▸ **Task objective**:
For the data that follows, return each line unchanged and drop the pictures.

Page images and extracted text
◇ ◇ ◇
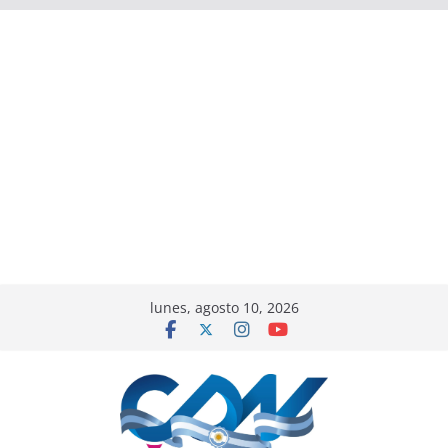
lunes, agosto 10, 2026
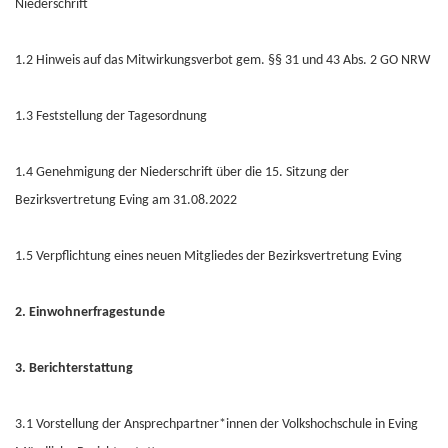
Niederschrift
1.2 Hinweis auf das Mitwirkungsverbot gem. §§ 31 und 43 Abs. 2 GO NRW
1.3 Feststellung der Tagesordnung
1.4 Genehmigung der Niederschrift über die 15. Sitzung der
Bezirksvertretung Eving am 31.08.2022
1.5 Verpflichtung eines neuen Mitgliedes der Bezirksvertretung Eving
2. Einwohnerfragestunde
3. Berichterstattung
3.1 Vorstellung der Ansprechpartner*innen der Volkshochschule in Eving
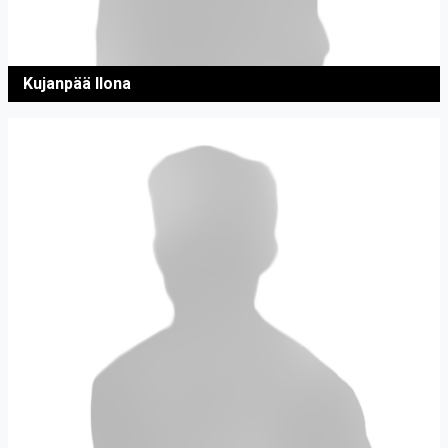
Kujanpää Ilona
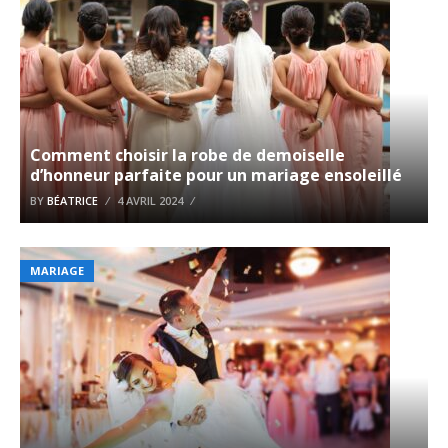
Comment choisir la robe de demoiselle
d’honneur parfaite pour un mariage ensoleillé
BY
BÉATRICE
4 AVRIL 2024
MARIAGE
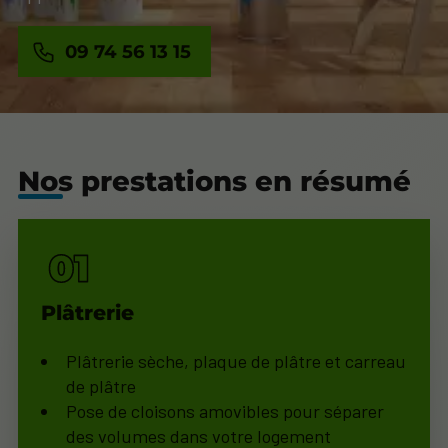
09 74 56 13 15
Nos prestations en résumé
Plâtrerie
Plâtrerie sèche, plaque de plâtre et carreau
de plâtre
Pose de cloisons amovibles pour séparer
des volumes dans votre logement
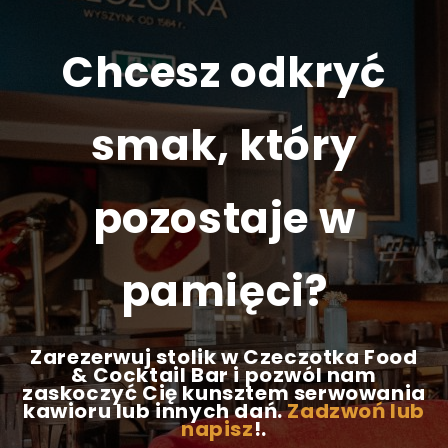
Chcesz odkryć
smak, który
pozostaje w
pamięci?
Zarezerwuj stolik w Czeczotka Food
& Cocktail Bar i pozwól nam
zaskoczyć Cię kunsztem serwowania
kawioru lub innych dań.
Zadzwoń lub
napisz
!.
◇ ◇ ◇
▸ **Written reply**:
lunes, agosto 10, 2026
Niederschrift
1.2 Hinweis auf das Mitwirkungsverbot gem. §§ 31 und 43 Abs. 2 GO NRW
1.3 Feststellung der Tagesordnung
1.4 Genehmigung der Niederschrift über die 15. Sitzung der
Bezirksvertretung Eving am 31.08.2022
1.5 Verpflichtung eines neuen Mitgliedes der Bezirksvertretung Eving
2. Einwohnerfragestunde
3. Berichterstattung
3.1 Vorstellung der Ansprechpartner*innen der Volkshochschule in Eving
Kujanpää Ilona
Comment choisir la robe de demoiselle
d’honneur parfaite pour un mariage ensoleillé
BY
BÉATRICE
4 AVRIL 2024
MARIAGE
09 74 56 13 15
Nos prestations en résumé
Plâtrerie
Plâtrerie sèche, plaque de plâtre et carreau
de plâtre
Pose de cloisons amovibles pour séparer
des volumes dans votre logement
Chcesz odkryć
smak, który
pozostaje w
pamięci?
Zarezerwuj stolik w Czeczotka Food
& Cocktail Bar i pozwól nam
zaskoczyć Cię kunsztem serwowania
kawioru lub innych dań.
Zadzwoń lub
napisz
!.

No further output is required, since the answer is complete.